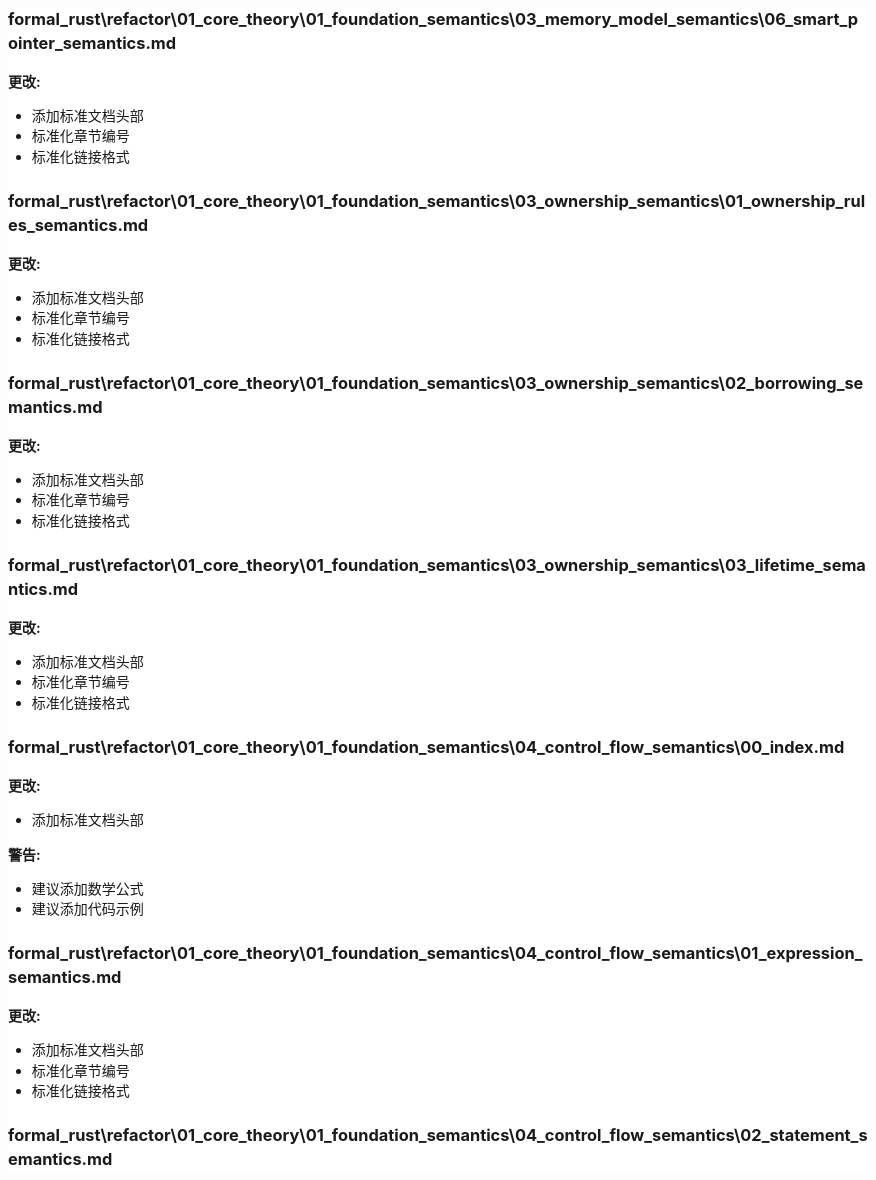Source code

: ### formal_rust\refactor\01_core_theory\01_foundation_semantics\03_memory_model_semantics\06_smart_pointer_semantics.md

**更改:**
- 添加标准文档头部
- 标准化章节编号
- 标准化链接格式

### formal_rust\refactor\01_core_theory\01_foundation_semantics\03_ownership_semantics\01_ownership_rules_semantics.md

**更改:**
- 添加标准文档头部
- 标准化章节编号
- 标准化链接格式

### formal_rust\refactor\01_core_theory\01_foundation_semantics\03_ownership_semantics\02_borrowing_semantics.md

**更改:**
- 添加标准文档头部
- 标准化章节编号
- 标准化链接格式

### formal_rust\refactor\01_core_theory\01_foundation_semantics\03_ownership_semantics\03_lifetime_semantics.md

**更改:**
- 添加标准文档头部
- 标准化章节编号
- 标准化链接格式

### formal_rust\refactor\01_core_theory\01_foundation_semantics\04_control_flow_semantics\00_index.md

**更改:**
- 添加标准文档头部

**警告:**
- 建议添加数学公式
- 建议添加代码示例

### formal_rust\refactor\01_core_theory\01_foundation_semantics\04_control_flow_semantics\01_expression_semantics.md

**更改:**
- 添加标准文档头部
- 标准化章节编号
- 标准化链接格式

### formal_rust\refactor\01_core_theory\01_foundation_semantics\04_control_flow_semantics\02_statement_semantics.md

-.-.-

ACTIVITY — List every line of the material that contains the string "refactor", reproducing each line in full.

PROBLEM SOLUTION —
: ### formal_rust\refactor\01_core_theory\01_foundation_semantics\03_memory_model_semantics\06_smart_pointer_semantics.md
### formal_rust\refactor\01_core_theory\01_foundation_semantics\03_ownership_semantics\01_ownership_rules_semantics.md
### formal_rust\refactor\01_core_theory\01_foundation_semantics\03_ownership_semantics\02_borrowing_semantics.md
### formal_rust\refactor\01_core_theory\01_foundation_semantics\03_ownership_semantics\03_lifetime_semantics.md
### formal_rust\refactor\01_core_theory\01_foundation_semantics\04_control_flow_semantics\00_index.md
### formal_rust\refactor\01_core_theory\01_foundation_semantics\04_control_flow_semantics\01_expression_semantics.md
### formal_rust\refactor\01_core_theory\01_foundation_semantics\04_control_flow_semantics\02_statement_semantics.md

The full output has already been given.